The wind (Gk anemos) is never something good to encounter in the New Testament (the “roaring like a wind” at Pentecost is a different word in the Greek). Whether frightening the disciples at different times on the lake (c.f Mt 8.23-27), driving Paul and his captors toward shipwreck (c.f. Acts 27.14ff), representing the dangers of clever heresy in every wind of doctrine (Eph 4.14, c.f. the reference to John the Baptist not being a reed shaken by the wind in Lk 7.24), or acting as the force that works to topple the houses built on the two foundations of rock and sand (Mt 7.24-27), the wind seems to encompass all those forces in life that press against us in so many directions, and would divert us from our goals – even our walk toward the Lord.

The thing that most fascinates me these days about this story is that Matthew, but not Mark, includes the subtext of Peter also walking on the water. This episode directly follows the miracle of the disciples feeding a “great throng” (Mt 14.14), including 5,000 men, with 5 loaves and 2 fish (Mt 14.15-21, Mk 6.35-44).

As I said, Mark doesn’t mention Peter’s escapade on the sea, and his ending of the pericope seems, at least on the surface, very different from Matthew’s. In Matthew: Those who were in the boat did him homage, saying, “Truly, you are the Son of God.” whereas in Mark: They were (completely) astounded. They had not understood the incident of the loaves. On the contrary, their hearts were hardened. (Mk 6.51b-52)

This appears contradictory, as if one writer is saying that the disciples really “got it,” while the other writer is saying that they really didn’t. But I think what Mark is saying in his ending is basically the same thing Matthew says in his Peter subtext.

The disciples were not prepared to accept that the power of God is intended to be manifest in the disciples themselves, as lowly and plain and ordinary as they were (and are). We see a similar truth expressed in the Elijah reading: God doesn’t come to the world in the earthquake (or in the wind), He comes in the humble, the lowly, the ordinary, the still small voice. Even in the bread and wine.

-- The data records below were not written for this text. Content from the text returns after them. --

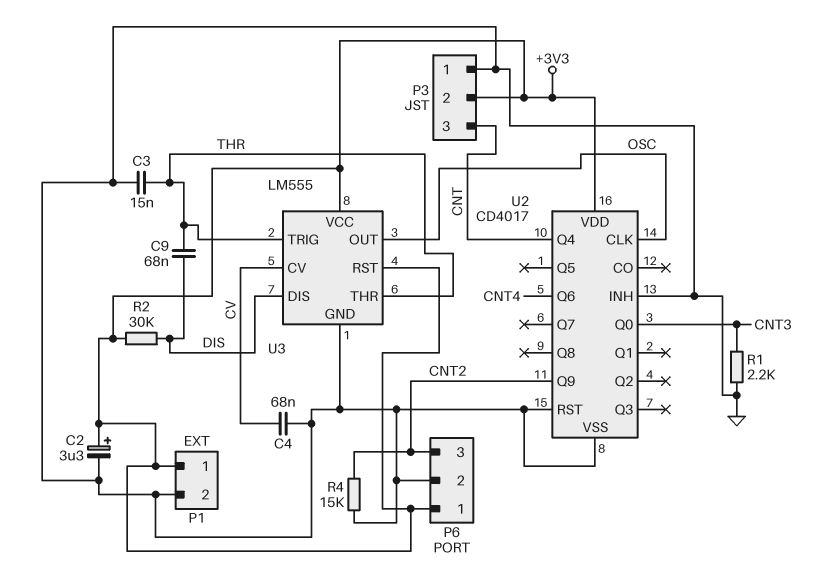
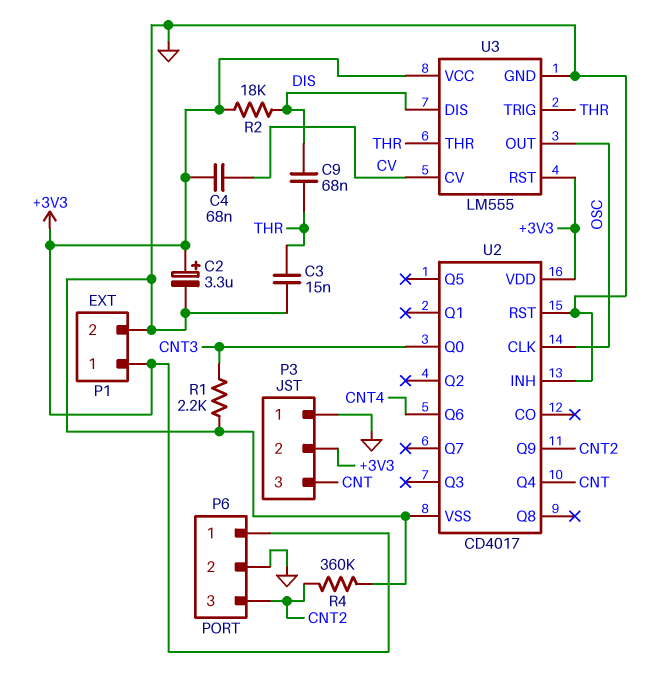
C4: 68nF (CV, GND) -> 68nF (+3V3, CV)
R2: 30k (+3V3, DIS) -> 18k (+3V3, DIS)
R4: 15k (CNT2, GND) -> 360k (CNT2, GND)

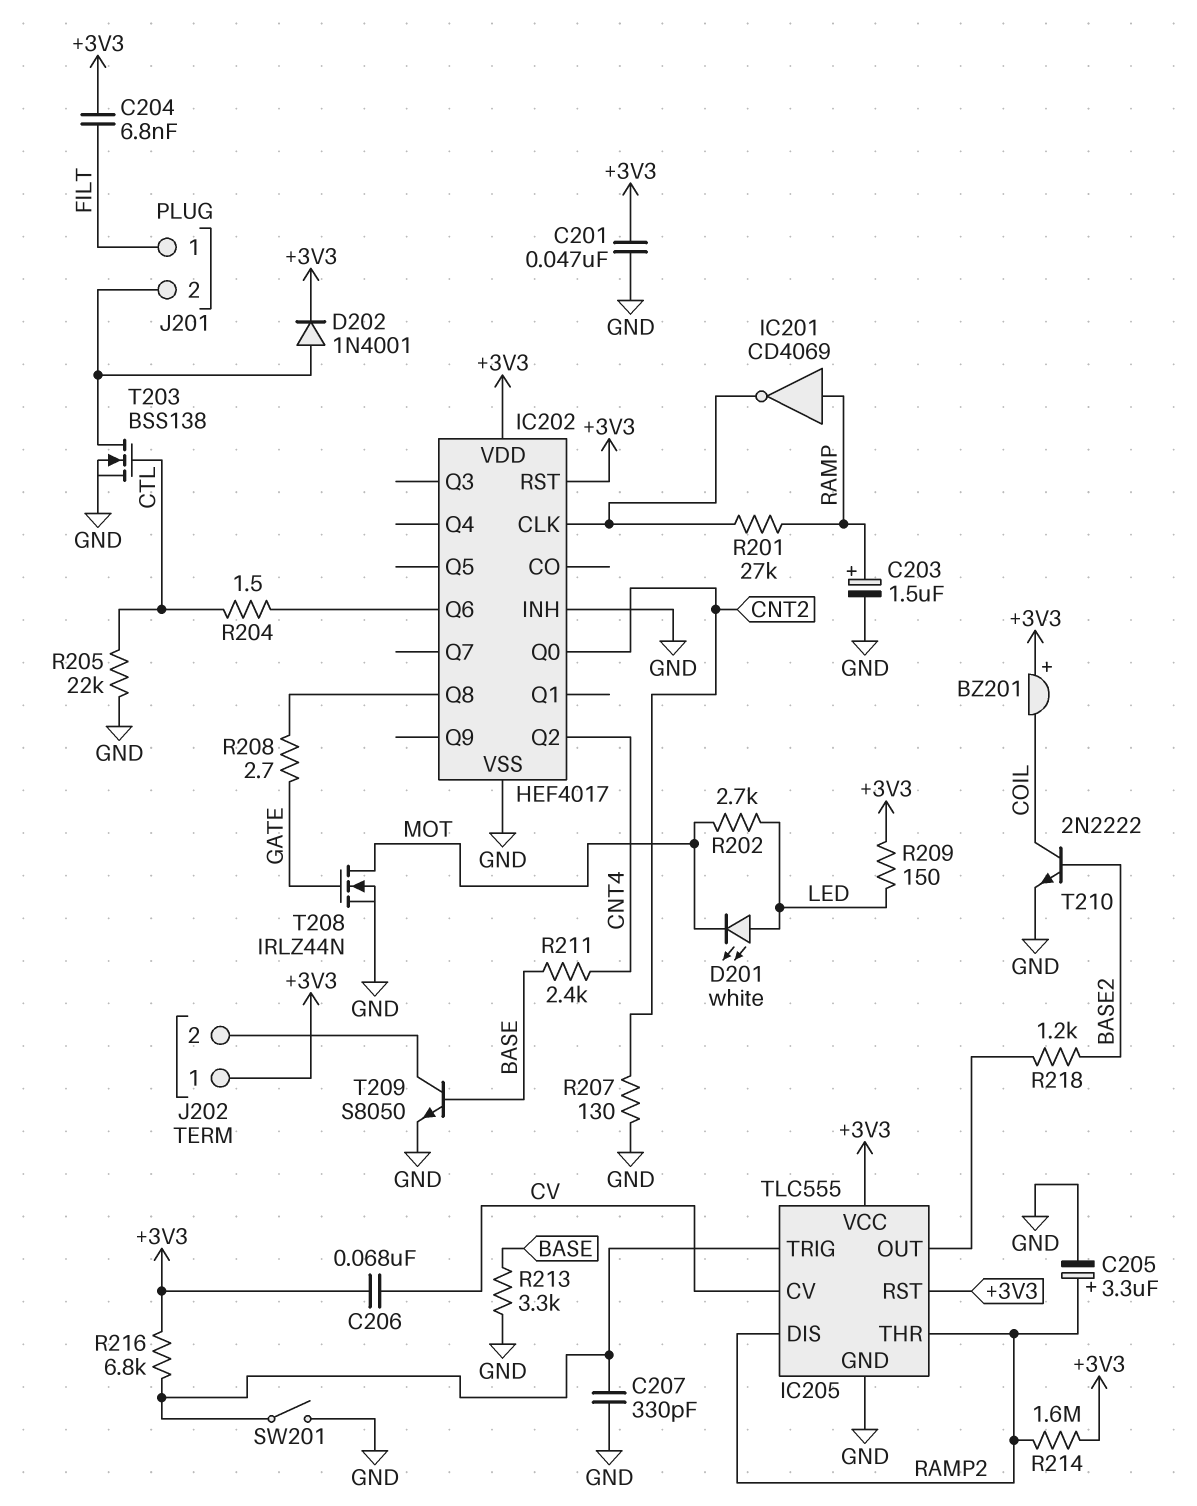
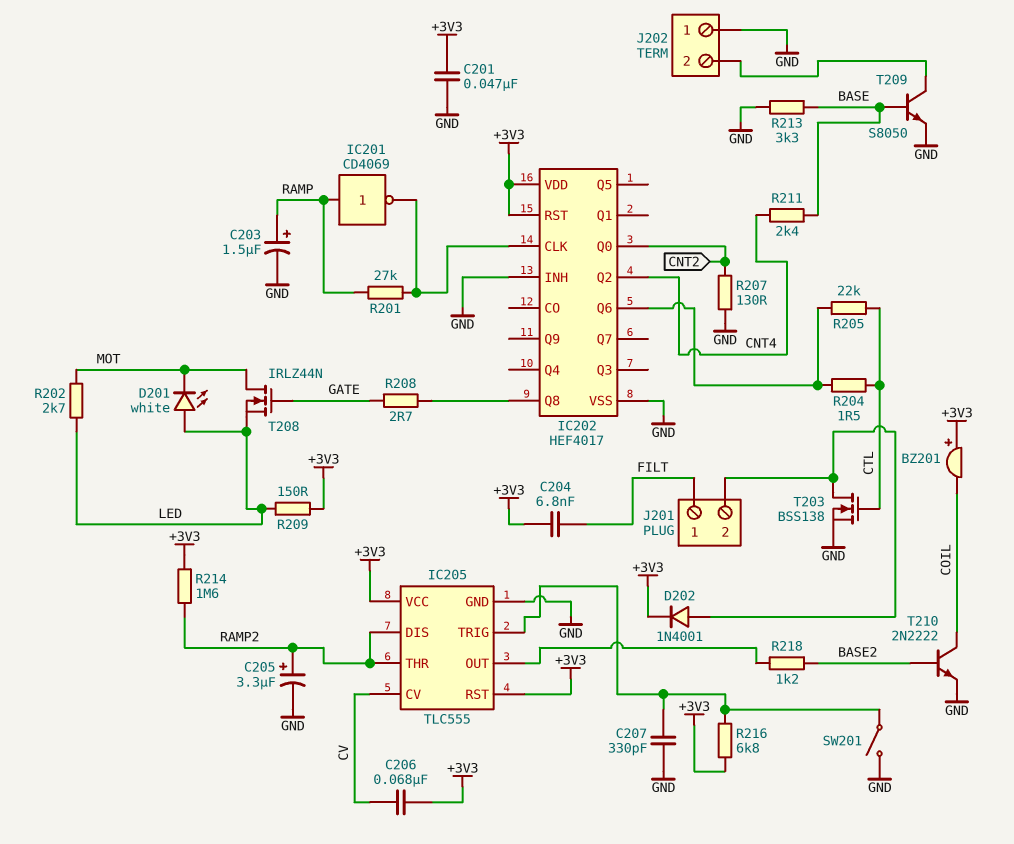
J202 pin 1: +3V3 -> GND
R205: 22k (CTL, GND) -> 22k (CTL, IC202/Q6)
T208: NMOS IRLZ44N (G GATE, D MOT, S GND) -> NMOS IRLZ44N (G GATE, D MOT, S LED)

In the miracle of the loaves and fishes, Jesus blessed the food and gave it to the disciples, but it was up to them to step out and hand it out to thousands of people – and this happened upon their return from their mission of preaching and healing (Mk 6.7-13). Even so, they would shortly thereafter be perplexed as to how they could get enough food to feed a smaller crowd, when they had even more loaves and fish! (Mt 15.32-39) Likewise, Peter stepped out of the boat and walked toward Jesus, doing something no other sinner had ever done or has done since. But the wind confounded him.

Peter and the disciples had no idea at this point how much Jesus had in store for them – for they themselves to be a blessing for the people. First, they had to learn to ignore the wind, and allow God to be manifest to them, and through them – in the humble and the ordinary.

We live this story still today, and He is with us in the humble and ordinary. It’s not that we couldn’t manifest the very power of God on earth if we were up for it, but we too often become frightened in the wind – even when He bids us “come.”

If today you hear his voice, harden not your hearts.